I'M DEEPLY torn. When Steve Jobs first slid the supermodel-thin MacBook Air out of a manila envelope during his MacWorld keynote unveiling, I wanted to buy it. It was exactly what I was looking for - an ultra-light portable with a decent-sized screen and full-sized keyboard. However, after 24 hours away from the effects of Steve's reality distortion field (a well-documented phenomenon), I had time to ponder its shortcomings and desire quickly gave way to doubt.
No sooner had the words "how much are those Apple shares now?" popped into my head, than the web was buzzing with critical scorn heaped on the Air for its lack of optical drive, integrated battery, non-upgradeable memory, limited hard drive capacity, lack of ports and not-so-latest processor. Could I really be happy with a notebook that had so many compromises or would I carry it in frustration wishing the left-brain had been more assertive during the purchasing?
I decided practicality had to win out and the regular MacBook would be my next computing mule ... until I held the Air in my hands. The dilemma was back and this time emotion was involved.

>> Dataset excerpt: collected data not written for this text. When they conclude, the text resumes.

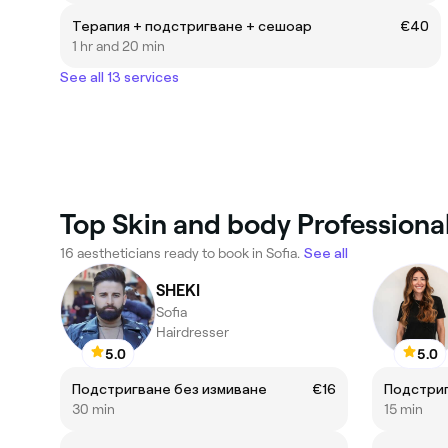
Терапия + подстригване + сешоар
€40
1 hr and 20 min
See all 13 services
Top Skin and body Professional
16 aestheticians ready to book in Sofia.
See all
SHEKI
Sofia
Hairdresser
5.0
5.0
Подстригване без измиване
€16
Подстриг
30 min
15 min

Few would argue that the Air is the sexiest notebook ever built - it's the Brad Pitt and Angelina Jolie of laptops. It appeals to both sexes equally and elicits the same gasps of shock, marvel and delight from either gender. Think I'm exaggerating? Just watch anyone's reaction upon seeing the Air for the first time in the metal. Average Joe would be able to resist stroking its anodised aluminium surface only for about two nanoseconds.

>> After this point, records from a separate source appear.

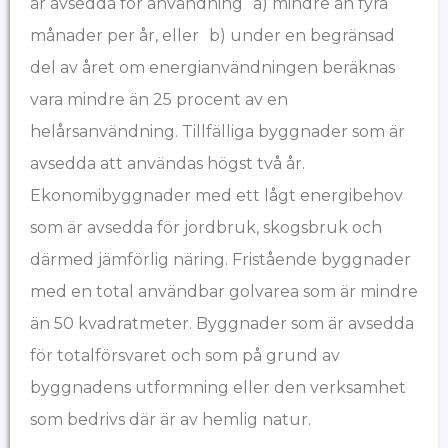
är avsedda för användning a) mindre än fyra
månader per år, eller b) under en begränsad
del av året om energianvändningen beräknas
vara mindre än 25 procent av en
helårsanvändning. Tillfälliga byggnader som är
avsedda att användas högst två år.
Ekonomibyggnader med ett lågt energibehov
som är avsedda för jordbruk, skogsbruk och
därmed jämförlig näring. Fristående byggnader
med en total användbar golvarea som är mindre
än 50 kvadratmeter. Byggnader som är avsedda
för totalförsvaret och som på grund av
byggnadens utformning eller den verksamhet
som bedrivs där är av hemlig natur.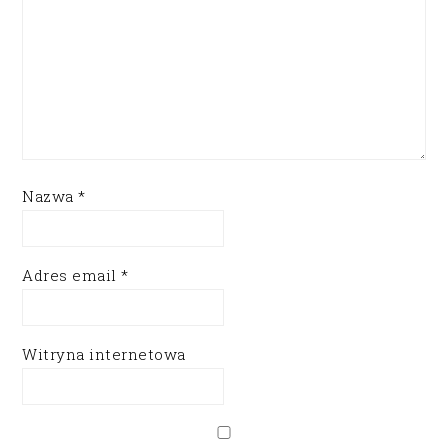
Nazwa
*
Adres email
*
Witryna internetowa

Yet the question of function and practicality keeps coming back. The MacBook Air comes in two flavours: a 1.6GHz Core 2 Duo entry-level model and a 1.8GHz version with a 64GB flash memory "solid state" hard drive that costs an extra $1889. The faster CPU and flash drive are available as separate options on the base specification ($430 for the former and a whopping $1409 for the latter).

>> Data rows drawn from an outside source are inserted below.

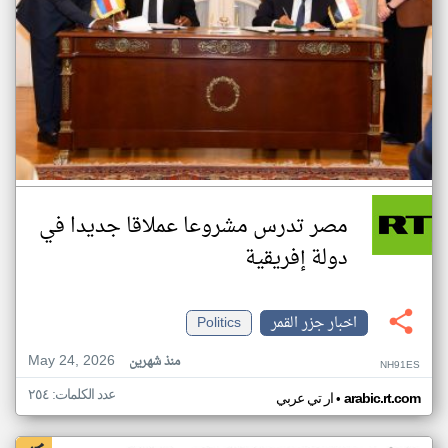
مصر تدرس مشروعا عملاقا جديدا في
دولة إفريقية
اخبار جزر القمر
Politics
May 24, 2026
منذ شهرين
NH91ES
عدد الكلمات: ٢٥٤
•
arabic.rt.com
ار تي عربي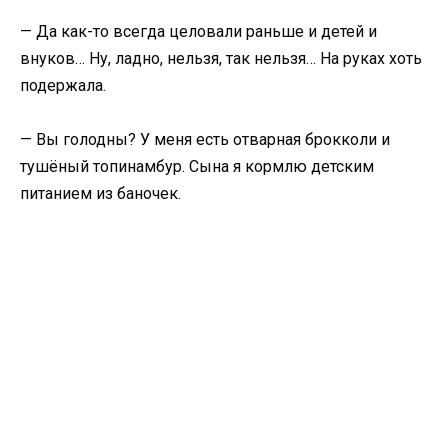
— Да как-то всегда целовали раньше и детей и
внуков… Ну, ладно, нельзя, так нельзя… На руках хоть
подержала.
— Вы голодны? У меня есть отварная брокколи и
тушёный топинамбур. Сына я кормлю детским
питанием из баночек.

An Air exclusive is the multi-touch trackpad that uses gestures to perform common tasks such as zooming in on a picture, rotate an image, enlarge text on a web page and jump back in a browser. It is a system that iPhone and iPod Touch users will be familiar with and is an absolute gem on the enlarged trackpad of the Air.
The lack of an optical drive will be a deal-breaker for some but, like a BMW, anything is available for a price. A purpose-built external SuperDrive DVD burner (that connects through USB) is a $139 option and also extra are the Ethernet adaptor dongle thingy and the Apple remote (a standard inclusion on the cheaper MacBooks).